→ **What you will do**
Please pick out each line of the data below that contains the word "name".

→ **Data entries**
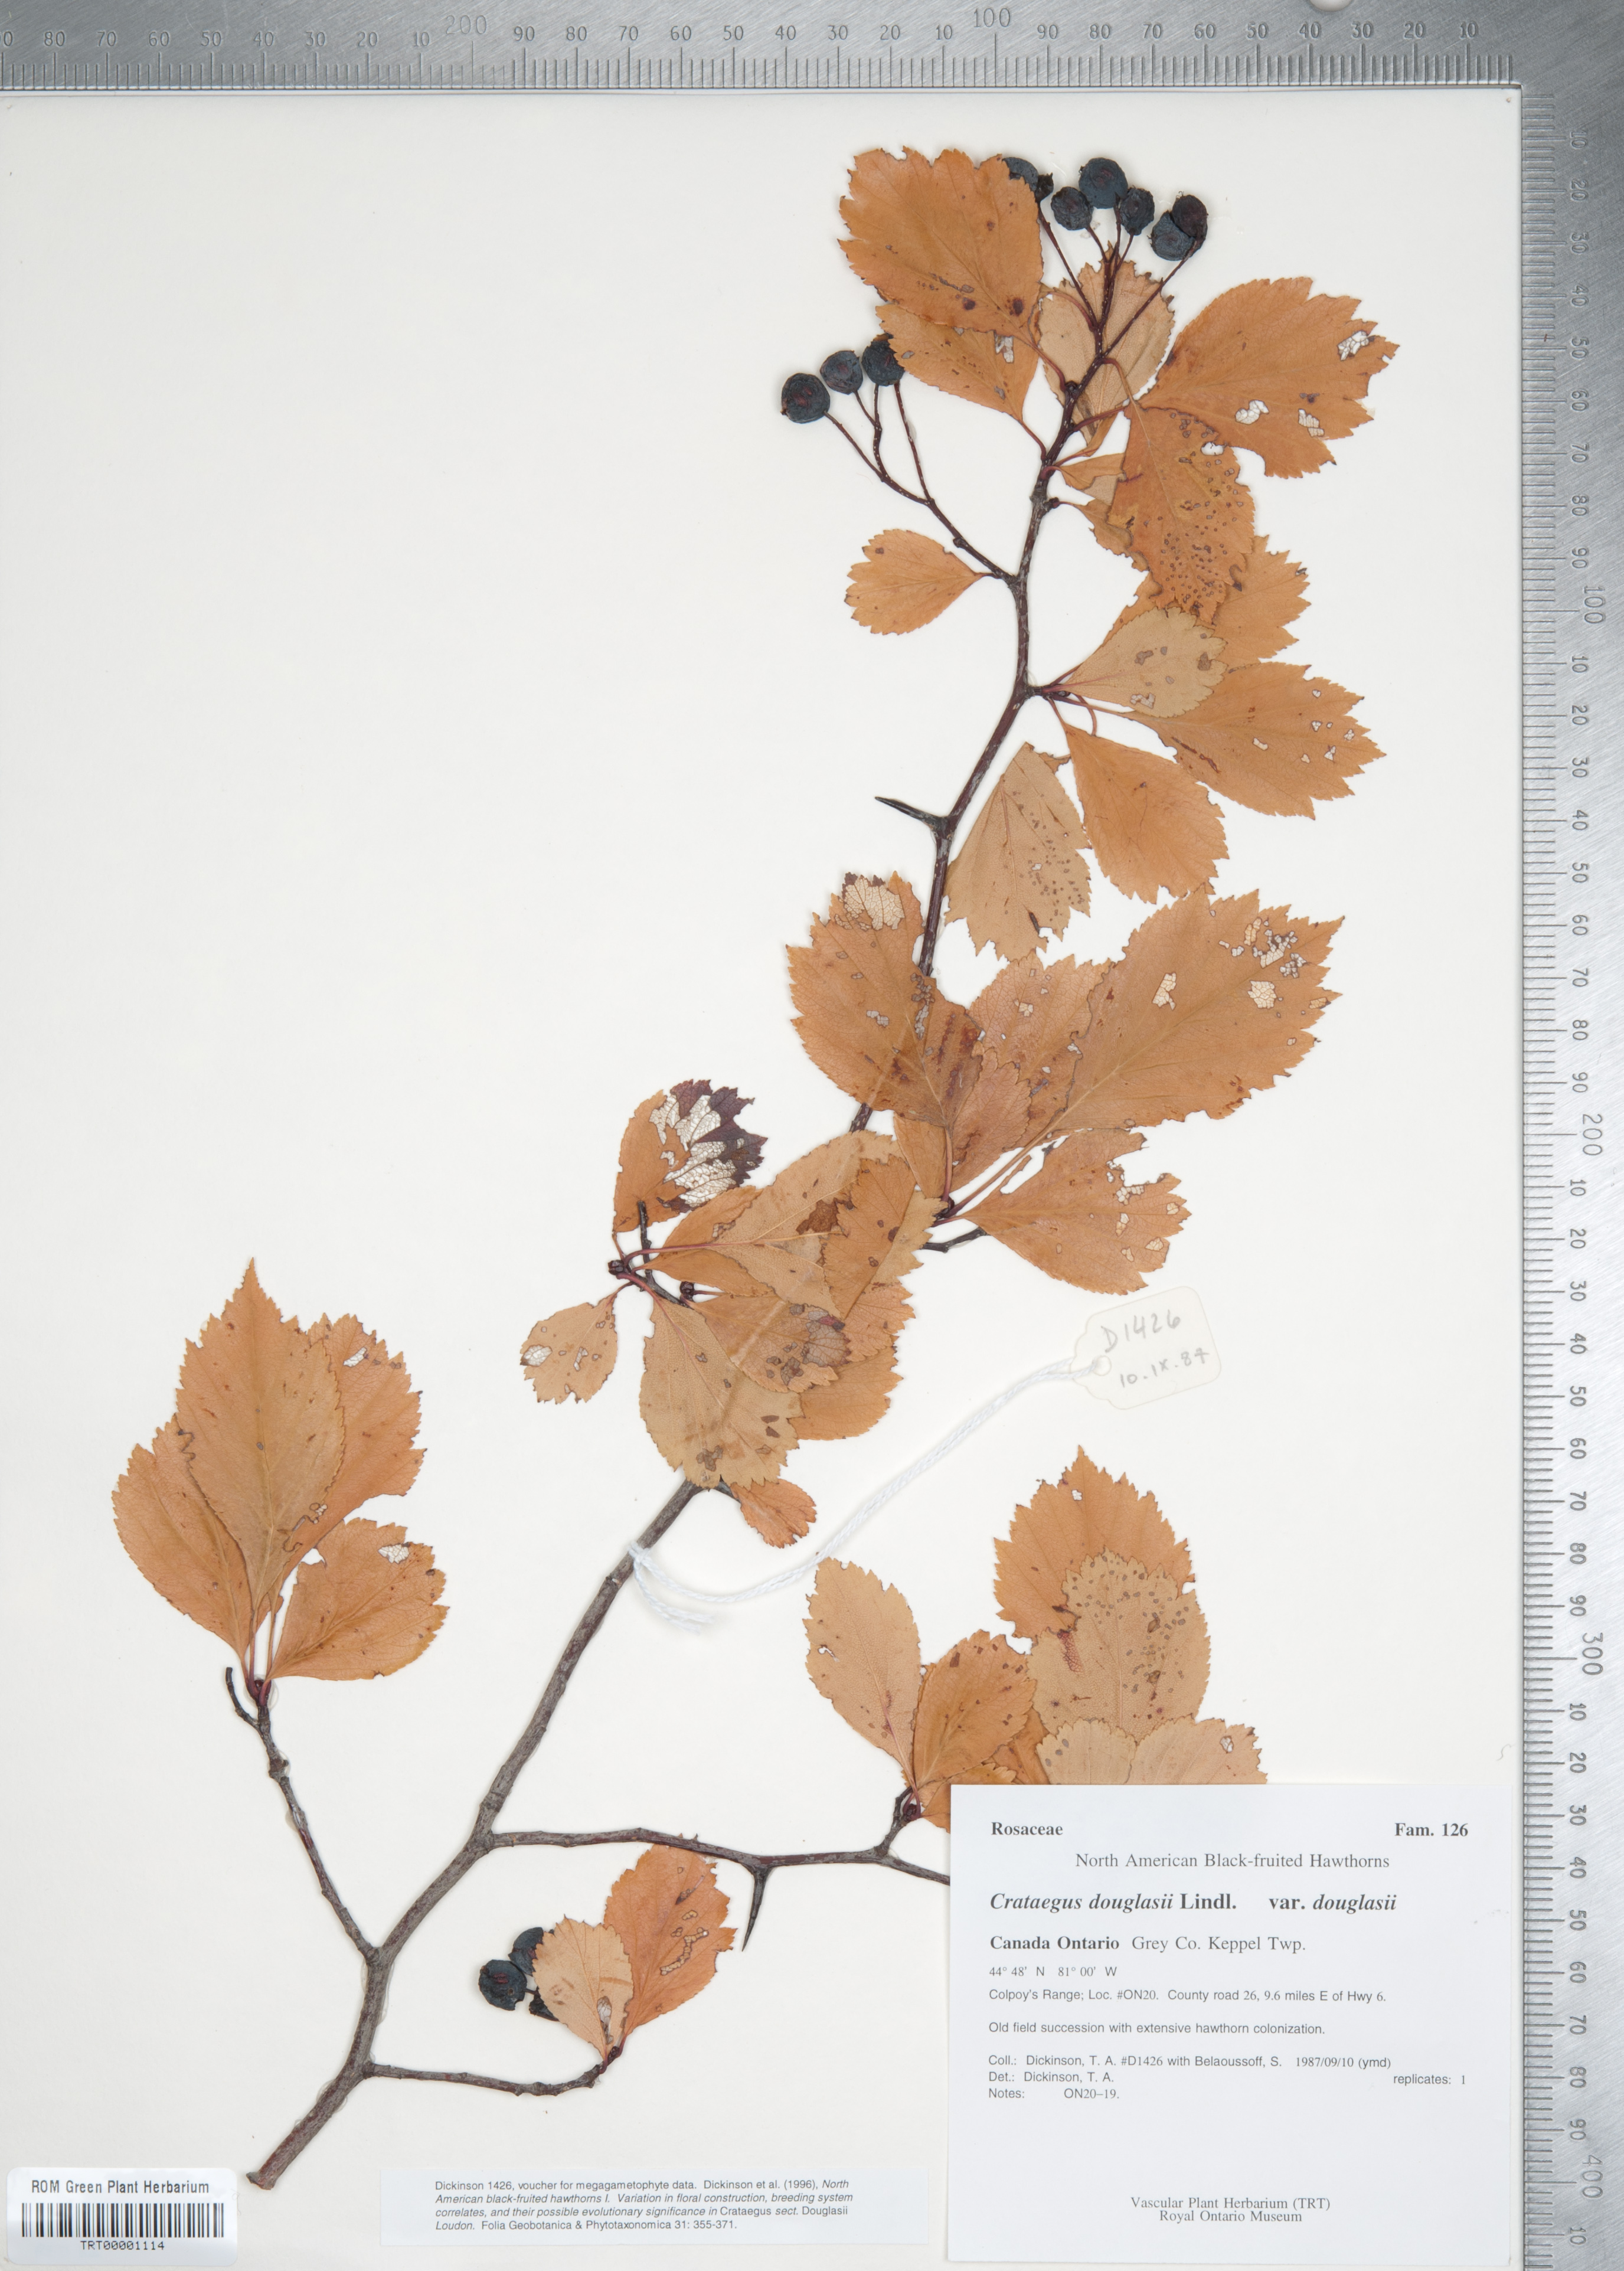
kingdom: Plantae
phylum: Tracheophyta
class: Magnoliopsida
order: Rosales
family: Rosaceae
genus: Crataegus
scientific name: Crataegus douglasii
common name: Black hawthorn
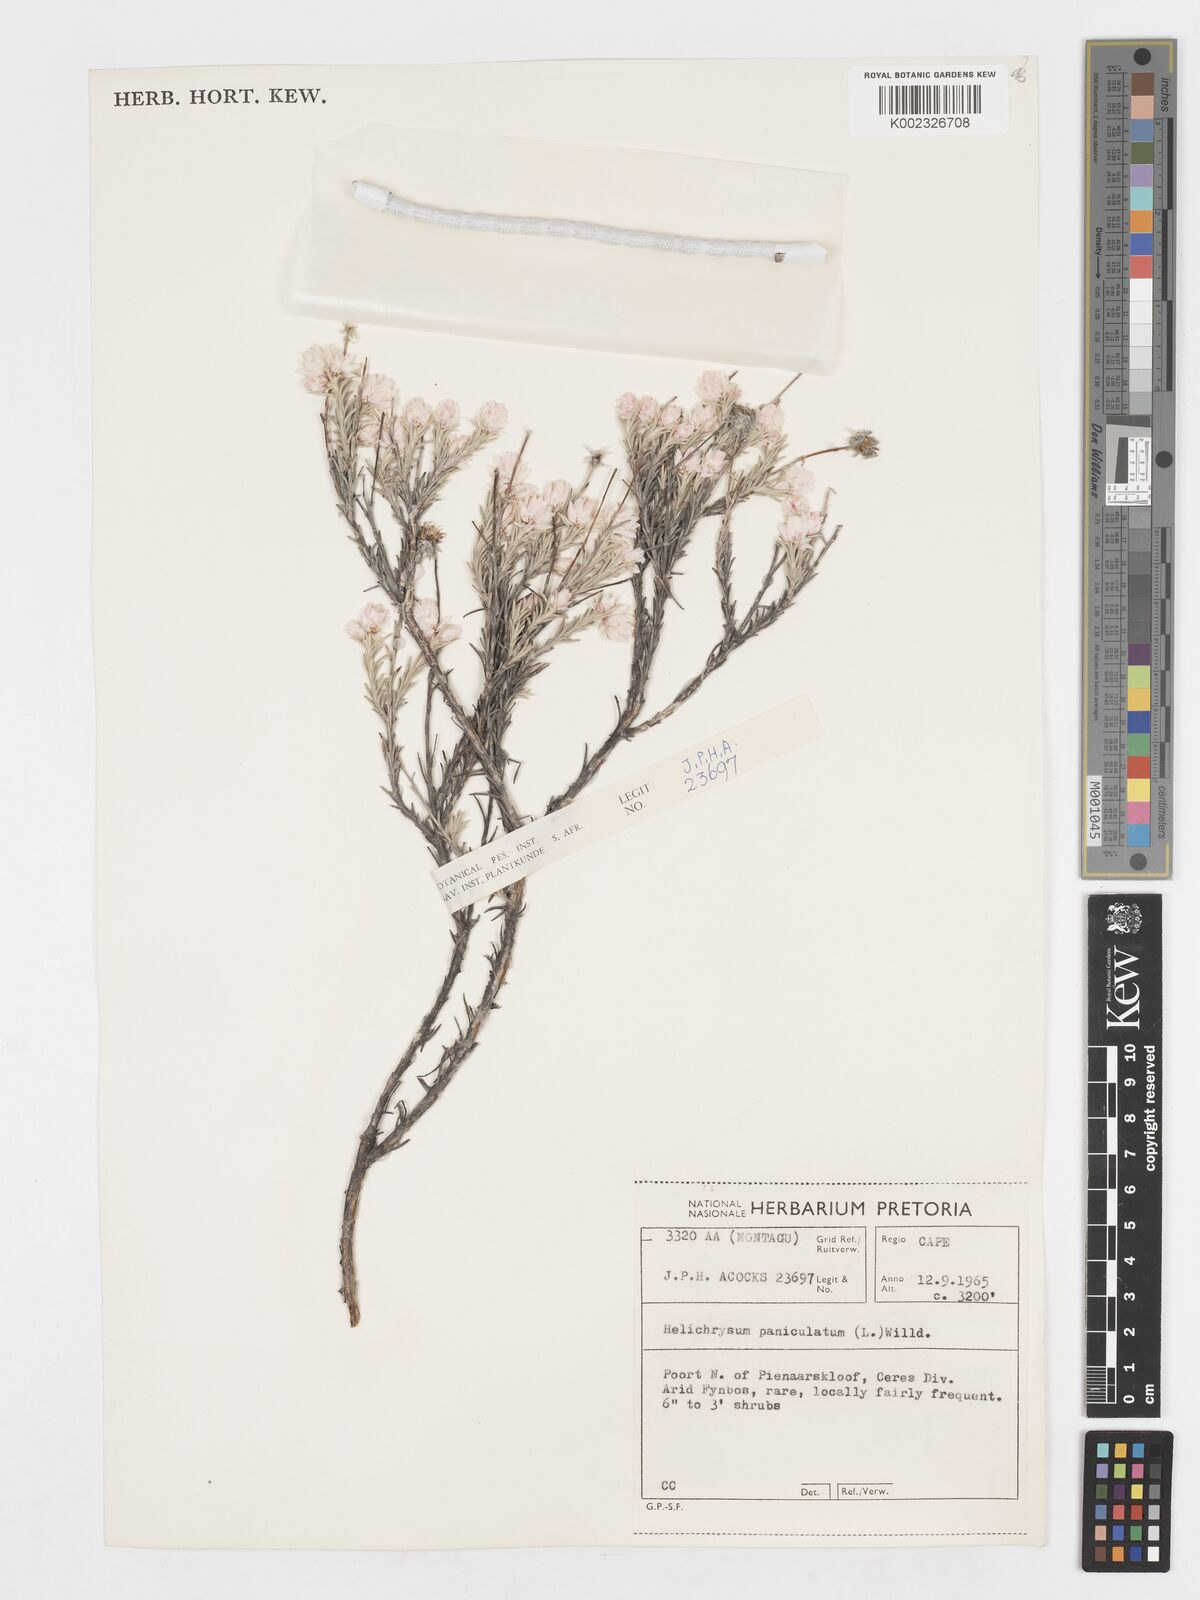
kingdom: Plantae
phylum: Tracheophyta
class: Magnoliopsida
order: Asterales
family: Asteraceae
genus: Achyranthemum
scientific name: Achyranthemum paniculatum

→ **Answer in full**
scientific name: Crataegus douglasii
common name: Black hawthorn
scientific name: Achyranthemum paniculatum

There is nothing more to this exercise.